Łukasza Fabiański jest człowiekiem, który jest zdecydowanie za skromny. Słuchając wywiadów, których udziela nasz rodak, czy oglądając jego występy na kanale Łączy Nas Piłka nie da się odnieść innego wrażenia. Skromność często idzie w parze z zaniżaniem własnej wartości, ale całe szczęście Polaka to nie dotyczy. Fabian dobrze wie, jakim golkiperem jest i na co zasługuje. Ma więc świadomość, że gra na zapleczu angielskiej ekstraklasy to nie jest do końca to, co powinien robić. W końcu mówimy o jednym z czołowych bramkarzy minionego sezonu Premier League. Nie ma się więc co dziwić, że zespoły, którym udało pozostać się w tej klasie rozgrywkowej, są bardzo zainteresowane sprowadzeniem Łukasza. Sam Polak również nie będzie chował dumy do kieszeni, by ze spuszczoną głową bronić w Championship. Premier League jest celem i pojawił się klub, który może pomóc go osiągnąć.
Jak podają brytyjskie media, Polakiem mocno zainteresował się West Ham United.
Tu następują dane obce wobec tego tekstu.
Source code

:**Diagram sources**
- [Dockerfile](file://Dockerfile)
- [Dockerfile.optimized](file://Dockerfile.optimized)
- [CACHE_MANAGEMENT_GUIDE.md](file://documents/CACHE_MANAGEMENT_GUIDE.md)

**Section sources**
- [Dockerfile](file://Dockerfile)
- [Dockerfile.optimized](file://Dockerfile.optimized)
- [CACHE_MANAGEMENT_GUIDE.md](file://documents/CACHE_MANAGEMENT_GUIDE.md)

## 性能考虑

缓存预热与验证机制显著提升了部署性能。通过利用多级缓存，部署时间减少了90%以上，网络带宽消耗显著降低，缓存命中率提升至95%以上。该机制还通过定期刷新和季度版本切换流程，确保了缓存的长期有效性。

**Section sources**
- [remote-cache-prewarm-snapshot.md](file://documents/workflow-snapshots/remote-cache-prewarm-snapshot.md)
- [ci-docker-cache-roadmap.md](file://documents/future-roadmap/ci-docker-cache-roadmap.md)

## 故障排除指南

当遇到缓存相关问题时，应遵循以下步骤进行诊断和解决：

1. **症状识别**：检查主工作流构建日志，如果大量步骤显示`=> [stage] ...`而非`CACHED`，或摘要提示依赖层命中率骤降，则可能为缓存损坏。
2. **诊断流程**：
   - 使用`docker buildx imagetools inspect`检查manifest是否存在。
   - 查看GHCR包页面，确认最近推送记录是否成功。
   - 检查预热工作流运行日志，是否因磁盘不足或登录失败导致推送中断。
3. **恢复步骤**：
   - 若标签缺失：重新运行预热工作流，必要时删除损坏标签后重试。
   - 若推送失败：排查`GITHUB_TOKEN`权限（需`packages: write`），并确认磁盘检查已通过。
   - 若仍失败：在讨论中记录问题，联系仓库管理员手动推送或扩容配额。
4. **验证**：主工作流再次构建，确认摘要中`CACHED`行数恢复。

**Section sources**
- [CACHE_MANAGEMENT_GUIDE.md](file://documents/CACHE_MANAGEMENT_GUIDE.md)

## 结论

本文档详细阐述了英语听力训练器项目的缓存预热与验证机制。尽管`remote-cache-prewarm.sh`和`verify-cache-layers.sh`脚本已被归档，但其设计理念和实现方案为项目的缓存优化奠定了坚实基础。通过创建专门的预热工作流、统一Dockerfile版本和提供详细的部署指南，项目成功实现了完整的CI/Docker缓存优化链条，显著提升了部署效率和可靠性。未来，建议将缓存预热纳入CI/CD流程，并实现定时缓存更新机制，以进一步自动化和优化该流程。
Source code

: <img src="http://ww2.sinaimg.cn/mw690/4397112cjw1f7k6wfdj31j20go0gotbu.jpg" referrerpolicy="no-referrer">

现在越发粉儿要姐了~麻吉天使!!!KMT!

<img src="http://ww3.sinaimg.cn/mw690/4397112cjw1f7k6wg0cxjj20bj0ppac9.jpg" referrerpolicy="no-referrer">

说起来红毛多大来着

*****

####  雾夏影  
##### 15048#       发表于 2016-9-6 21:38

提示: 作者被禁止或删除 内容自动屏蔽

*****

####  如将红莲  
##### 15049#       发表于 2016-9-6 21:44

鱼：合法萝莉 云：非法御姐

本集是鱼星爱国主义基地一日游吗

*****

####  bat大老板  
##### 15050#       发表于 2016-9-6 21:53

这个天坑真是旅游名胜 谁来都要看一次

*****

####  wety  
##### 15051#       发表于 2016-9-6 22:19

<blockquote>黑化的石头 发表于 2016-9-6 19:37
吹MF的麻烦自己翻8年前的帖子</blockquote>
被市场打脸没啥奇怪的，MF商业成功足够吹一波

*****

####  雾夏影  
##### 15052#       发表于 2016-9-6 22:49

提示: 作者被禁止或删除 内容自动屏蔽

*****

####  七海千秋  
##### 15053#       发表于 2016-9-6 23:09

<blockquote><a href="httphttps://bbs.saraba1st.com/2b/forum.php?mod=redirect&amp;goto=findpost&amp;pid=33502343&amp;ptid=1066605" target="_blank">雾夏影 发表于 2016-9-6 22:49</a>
Według źródła Londyńczycy mieli się już nawet dogadać z Fabiańskim odnośnie kontraktu, ale nie udało się osiągnąć porozumienia ze Swansea. BBC twierdzi, że Łabędzie zażyczyły sobie za Polaka o wiele więcej, niż zaoferowały Młoty. Nie jesteśmy jednak w stanie wyczytać nic o konkretnych kwotach. Możemy jedynie szacować, ile Swansea będzie chciało za Łukasza dostać. Transfermarkt wycenia go na około 5 milionów euro i sądzę, że podobną kwotę mogli zaoferować Londyńczycy. Jeśli Łabędzie wystrzeliły z wyceną Polaka opiewająca na ponad 10 milionów funtów, to nie wydaje mi się, by jakiś zespół był skłonny tyle za niego zapłacić. Swansea będzie musiała zejść z ceny, jeśli uszanuje prośbę Łukasza.
A ciężko mi sobie wyobrazić, że nie będzie w stanie tego zrobić. Fabiański przez kilka sezonów szczelnie strzegł dostępu do swojej bramki. Jestem niemalże pewien, że gdyby nie on, Swansea już wcześniej pożegnałaby się z angielską ekstraklasą. Teraz powinna odwdzięczyć się Polakowi i spokojnie, oczywiście za racjonalną kwotę, pozwolić mu odejść. Zatrzymywanie go na siłę będzie po prostu zachowaniem wyjątkowo niedżentelmeńskim, a takich chcemy unikać, szczególnie na Wyspach.